● Activity 1: Translate this sentence from the Spark notebook into Spanish: "Note that nothing really happened - we set up the execution graph."
● Activity 2: Reproduce exactly the part of the rows that opens with their first line and closes with the line containing "0: (847, 1503)".

● Excerpted passage:
────────────────────────────────────────

# Just Enough Spark - a Jupyter Notebook

You can execute each statement to generate the output, or choose any option in the "Cell" menu. Modify the statements to try new things. 


## An RDD is an immutable collection
* Most methods set up the execution graph for spark
* Action methods execute the graph
* partial results can be cached for reuse

*RDDs are construction with methods on the sparkContext (sc) object*

### RDDs can be created from files, Cassandra tables, Scala collections, and many other sources
Let's first look at creating an an rdd from a Scala object.  We use the parallelize function

In [2]:
val myrdd = sc.parallelize(Seq(4,5,6))

In [3]:
myrdd

ParallelCollectionRDD[2] at parallelize at <console>:17

Now filter out the even numbers

In [5]:
val evenNumbers = myrdd.filter( x => x % 2 == 0)
evenNumbers

MapPartitionsRDD[4] at filter at <console>:19

Note that nothing really happened - we set up the execution graph.  We'll use the *action* method *collect* to execute it and dump all of the results into an array.  

In [6]:
evenNumbers.collect

Array(4, 6)

## Creating RDDs from Cassandra Tables
* Can add a where clause to push down filter
* Creates and RDD of CassandraRow objects
* .as will map it to a case class or tuples for ease of use


In [9]:
val tracks = sc.cassandraTable("music","tracks_by_album")
tracks

CassandraTableScanRDD[6] at RDD at CassandraRDD.scala:15

In [10]:
tracks.take(2)

Array(CassandraRow{album_title: Duos For Violin and Cello, album_year: 2000, track_number: 1, album_genre: Classical, performer: Nigel Kennedy, track_title: Sonata for Violin and Cello - Allegro}, CassandraRow{album_title: Duos For Violin and Cello, album_year: 2000, track_number: 2, album_genre: Classical, performer: Nigel Kennedy, track_title: Sonata for Violin and Cello - Tres vif})

### get the album and track in a tuple.  This is the new syntax:

In [14]:
val albumTracks = sc.cassandraTable[(String,String)]("music","tracks_by_album").select("album_title","track_title")

The first 10 rows as tuples ....

In [17]:
albumTracks.take(10) foreach println

(Duos For Violin and Cello,Sonata for Violin and Cello - Allegro)
(Duos For Violin and Cello,Sonata for Violin and Cello - Tres vif)
(Duos For Violin and Cello,Sonata for Violin and Cello - Lent)
(Duos For Violin and Cello,Sonata for Violin and Cello - Vif, avec entrain)
(Duos For Violin and Cello,Passacaglia)
(Duos For Violin and Cello,Duo for Violin and Cello Op. 7 - Allegro serioso, non troppo)
(Duos For Violin and Cello,Duo for Violin and Cello Op. 7 - Adagio-Andante-Tempo I)

────────────────────────────────────────

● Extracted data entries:
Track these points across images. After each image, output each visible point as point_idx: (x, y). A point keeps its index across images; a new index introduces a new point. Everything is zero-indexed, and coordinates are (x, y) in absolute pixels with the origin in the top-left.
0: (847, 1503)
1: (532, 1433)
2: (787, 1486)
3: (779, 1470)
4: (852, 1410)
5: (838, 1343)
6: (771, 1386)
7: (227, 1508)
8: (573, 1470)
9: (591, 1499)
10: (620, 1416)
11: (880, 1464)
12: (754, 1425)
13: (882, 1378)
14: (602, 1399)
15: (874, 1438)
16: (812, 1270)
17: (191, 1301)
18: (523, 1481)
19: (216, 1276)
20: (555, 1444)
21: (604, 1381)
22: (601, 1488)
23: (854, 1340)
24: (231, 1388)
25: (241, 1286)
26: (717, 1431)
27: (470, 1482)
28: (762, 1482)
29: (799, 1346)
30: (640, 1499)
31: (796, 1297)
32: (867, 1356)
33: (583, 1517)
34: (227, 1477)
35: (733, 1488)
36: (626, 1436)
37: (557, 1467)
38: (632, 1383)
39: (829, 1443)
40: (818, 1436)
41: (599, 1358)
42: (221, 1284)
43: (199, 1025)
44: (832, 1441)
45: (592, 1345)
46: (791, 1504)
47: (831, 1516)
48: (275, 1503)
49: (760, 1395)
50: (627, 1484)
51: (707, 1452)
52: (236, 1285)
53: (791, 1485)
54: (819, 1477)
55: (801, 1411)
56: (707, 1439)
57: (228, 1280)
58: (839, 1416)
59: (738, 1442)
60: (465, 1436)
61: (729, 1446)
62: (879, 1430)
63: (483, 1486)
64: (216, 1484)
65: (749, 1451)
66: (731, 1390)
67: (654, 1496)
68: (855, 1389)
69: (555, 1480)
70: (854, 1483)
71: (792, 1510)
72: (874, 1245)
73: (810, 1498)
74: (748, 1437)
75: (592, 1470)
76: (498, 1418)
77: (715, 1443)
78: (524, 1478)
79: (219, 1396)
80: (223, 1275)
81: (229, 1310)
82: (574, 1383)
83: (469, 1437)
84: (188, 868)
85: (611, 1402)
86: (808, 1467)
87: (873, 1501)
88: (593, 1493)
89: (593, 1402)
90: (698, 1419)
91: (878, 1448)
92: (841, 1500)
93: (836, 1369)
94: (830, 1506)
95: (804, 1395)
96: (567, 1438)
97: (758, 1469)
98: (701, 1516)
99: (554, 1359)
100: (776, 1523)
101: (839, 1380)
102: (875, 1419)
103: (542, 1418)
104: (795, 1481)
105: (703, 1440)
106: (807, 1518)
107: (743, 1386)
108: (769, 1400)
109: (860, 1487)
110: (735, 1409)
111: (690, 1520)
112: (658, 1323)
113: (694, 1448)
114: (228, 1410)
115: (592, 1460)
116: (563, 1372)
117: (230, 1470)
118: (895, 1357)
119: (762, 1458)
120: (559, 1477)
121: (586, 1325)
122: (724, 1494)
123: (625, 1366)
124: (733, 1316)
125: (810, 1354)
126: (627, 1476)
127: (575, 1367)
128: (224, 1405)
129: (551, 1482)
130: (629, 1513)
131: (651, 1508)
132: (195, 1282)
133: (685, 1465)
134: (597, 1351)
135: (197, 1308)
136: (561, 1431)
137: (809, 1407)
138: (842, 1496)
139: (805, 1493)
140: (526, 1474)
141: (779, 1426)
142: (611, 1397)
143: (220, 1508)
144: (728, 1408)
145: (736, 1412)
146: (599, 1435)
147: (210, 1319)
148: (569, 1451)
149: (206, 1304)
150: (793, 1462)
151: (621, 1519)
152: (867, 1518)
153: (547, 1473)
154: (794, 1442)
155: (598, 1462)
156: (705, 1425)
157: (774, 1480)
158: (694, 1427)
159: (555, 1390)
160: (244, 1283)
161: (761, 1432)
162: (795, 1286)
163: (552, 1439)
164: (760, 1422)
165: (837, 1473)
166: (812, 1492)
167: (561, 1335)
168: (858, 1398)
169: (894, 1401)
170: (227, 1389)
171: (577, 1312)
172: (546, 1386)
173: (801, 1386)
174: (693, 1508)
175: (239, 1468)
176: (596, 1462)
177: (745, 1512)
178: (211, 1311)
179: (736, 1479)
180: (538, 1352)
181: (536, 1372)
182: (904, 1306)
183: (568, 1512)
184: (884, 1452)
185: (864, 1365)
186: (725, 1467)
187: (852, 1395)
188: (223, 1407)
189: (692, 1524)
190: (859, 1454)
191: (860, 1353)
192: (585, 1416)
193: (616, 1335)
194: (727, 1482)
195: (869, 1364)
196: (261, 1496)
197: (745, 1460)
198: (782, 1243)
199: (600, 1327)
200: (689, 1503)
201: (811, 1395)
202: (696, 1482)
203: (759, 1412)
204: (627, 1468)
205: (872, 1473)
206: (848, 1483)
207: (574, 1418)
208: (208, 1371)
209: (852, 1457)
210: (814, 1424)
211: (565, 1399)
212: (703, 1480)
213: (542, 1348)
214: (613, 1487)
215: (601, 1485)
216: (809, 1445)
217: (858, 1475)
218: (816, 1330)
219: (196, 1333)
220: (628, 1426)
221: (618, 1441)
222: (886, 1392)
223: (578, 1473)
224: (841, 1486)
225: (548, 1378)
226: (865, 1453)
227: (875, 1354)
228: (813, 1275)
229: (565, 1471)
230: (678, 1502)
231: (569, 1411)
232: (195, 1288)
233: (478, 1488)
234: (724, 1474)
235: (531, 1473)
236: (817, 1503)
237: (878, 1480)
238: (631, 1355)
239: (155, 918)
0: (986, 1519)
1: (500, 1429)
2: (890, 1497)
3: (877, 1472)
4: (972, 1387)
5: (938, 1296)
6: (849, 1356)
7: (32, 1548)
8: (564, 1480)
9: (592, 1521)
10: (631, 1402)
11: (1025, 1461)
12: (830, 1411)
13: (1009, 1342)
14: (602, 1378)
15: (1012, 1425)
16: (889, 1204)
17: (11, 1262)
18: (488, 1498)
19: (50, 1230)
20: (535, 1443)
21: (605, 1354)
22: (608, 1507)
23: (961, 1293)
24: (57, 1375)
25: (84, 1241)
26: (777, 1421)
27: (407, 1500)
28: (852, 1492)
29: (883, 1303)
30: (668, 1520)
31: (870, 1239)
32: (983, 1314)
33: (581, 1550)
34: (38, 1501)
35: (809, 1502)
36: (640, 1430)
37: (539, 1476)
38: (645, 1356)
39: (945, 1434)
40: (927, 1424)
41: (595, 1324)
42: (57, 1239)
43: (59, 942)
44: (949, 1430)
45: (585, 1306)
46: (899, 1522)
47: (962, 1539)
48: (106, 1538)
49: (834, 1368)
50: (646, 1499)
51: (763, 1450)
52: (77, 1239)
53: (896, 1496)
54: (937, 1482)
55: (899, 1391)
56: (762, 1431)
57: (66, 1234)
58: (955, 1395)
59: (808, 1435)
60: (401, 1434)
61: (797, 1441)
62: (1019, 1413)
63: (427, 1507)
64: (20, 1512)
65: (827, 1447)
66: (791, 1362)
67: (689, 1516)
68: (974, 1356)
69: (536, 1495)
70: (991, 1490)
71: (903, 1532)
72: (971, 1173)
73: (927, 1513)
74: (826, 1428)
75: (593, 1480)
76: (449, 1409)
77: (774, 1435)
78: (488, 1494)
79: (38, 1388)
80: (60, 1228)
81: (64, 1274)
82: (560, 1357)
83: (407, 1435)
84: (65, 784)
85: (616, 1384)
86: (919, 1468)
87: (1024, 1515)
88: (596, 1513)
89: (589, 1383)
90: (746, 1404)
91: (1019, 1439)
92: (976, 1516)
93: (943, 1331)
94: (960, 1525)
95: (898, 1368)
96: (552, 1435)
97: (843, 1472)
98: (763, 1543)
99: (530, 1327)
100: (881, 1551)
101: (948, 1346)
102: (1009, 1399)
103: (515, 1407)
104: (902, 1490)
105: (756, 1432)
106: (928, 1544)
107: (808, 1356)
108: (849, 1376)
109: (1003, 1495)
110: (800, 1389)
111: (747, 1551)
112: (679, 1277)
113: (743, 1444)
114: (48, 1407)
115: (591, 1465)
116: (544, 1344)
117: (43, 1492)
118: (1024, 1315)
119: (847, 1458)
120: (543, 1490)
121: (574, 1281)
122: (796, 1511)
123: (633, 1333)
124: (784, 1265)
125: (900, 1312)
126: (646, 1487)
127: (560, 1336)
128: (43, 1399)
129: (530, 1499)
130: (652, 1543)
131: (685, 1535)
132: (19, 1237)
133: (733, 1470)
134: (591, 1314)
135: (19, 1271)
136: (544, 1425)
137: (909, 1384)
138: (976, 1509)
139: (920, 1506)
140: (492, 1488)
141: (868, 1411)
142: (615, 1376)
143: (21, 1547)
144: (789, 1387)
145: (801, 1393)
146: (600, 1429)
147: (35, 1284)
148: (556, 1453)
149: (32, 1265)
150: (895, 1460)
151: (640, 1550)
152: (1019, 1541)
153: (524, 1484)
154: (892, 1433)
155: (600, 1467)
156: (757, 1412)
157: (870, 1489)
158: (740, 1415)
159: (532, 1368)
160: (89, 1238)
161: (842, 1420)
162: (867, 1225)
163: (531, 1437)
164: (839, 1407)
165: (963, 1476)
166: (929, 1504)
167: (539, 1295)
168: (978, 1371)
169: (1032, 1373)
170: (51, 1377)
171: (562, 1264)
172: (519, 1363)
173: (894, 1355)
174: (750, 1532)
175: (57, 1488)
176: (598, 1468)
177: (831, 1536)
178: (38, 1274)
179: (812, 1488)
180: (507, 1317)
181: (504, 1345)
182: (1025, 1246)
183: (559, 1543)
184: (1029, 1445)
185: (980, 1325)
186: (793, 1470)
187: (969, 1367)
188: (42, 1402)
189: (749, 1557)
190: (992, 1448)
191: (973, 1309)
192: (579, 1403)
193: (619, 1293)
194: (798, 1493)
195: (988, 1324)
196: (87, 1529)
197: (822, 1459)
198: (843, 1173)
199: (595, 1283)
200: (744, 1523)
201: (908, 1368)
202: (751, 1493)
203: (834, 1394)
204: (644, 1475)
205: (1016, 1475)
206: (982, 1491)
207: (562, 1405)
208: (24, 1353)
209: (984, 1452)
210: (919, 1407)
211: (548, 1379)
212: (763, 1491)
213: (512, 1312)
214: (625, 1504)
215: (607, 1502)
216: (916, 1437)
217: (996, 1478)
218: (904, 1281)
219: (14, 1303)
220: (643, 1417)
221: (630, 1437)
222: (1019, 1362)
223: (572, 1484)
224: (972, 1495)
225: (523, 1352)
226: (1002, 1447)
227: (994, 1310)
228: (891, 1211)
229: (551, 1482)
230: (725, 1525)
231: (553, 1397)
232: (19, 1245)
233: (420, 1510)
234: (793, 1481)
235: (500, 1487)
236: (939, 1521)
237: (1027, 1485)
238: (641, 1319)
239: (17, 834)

────────────────────────────────────────

● Exercise solution 1: Observe que en realidad no ocurrió nada: configuramos el grafo de ejecución.

● Exercise solution 2:
Track these points across images. After each image, output each visible point as point_idx: (x, y). A point keeps its index across images; a new index introduces a new point. Everything is zero-indexed, and coordinates are (x, y) in absolute pixels with the origin in the top-left.
0: (847, 1503)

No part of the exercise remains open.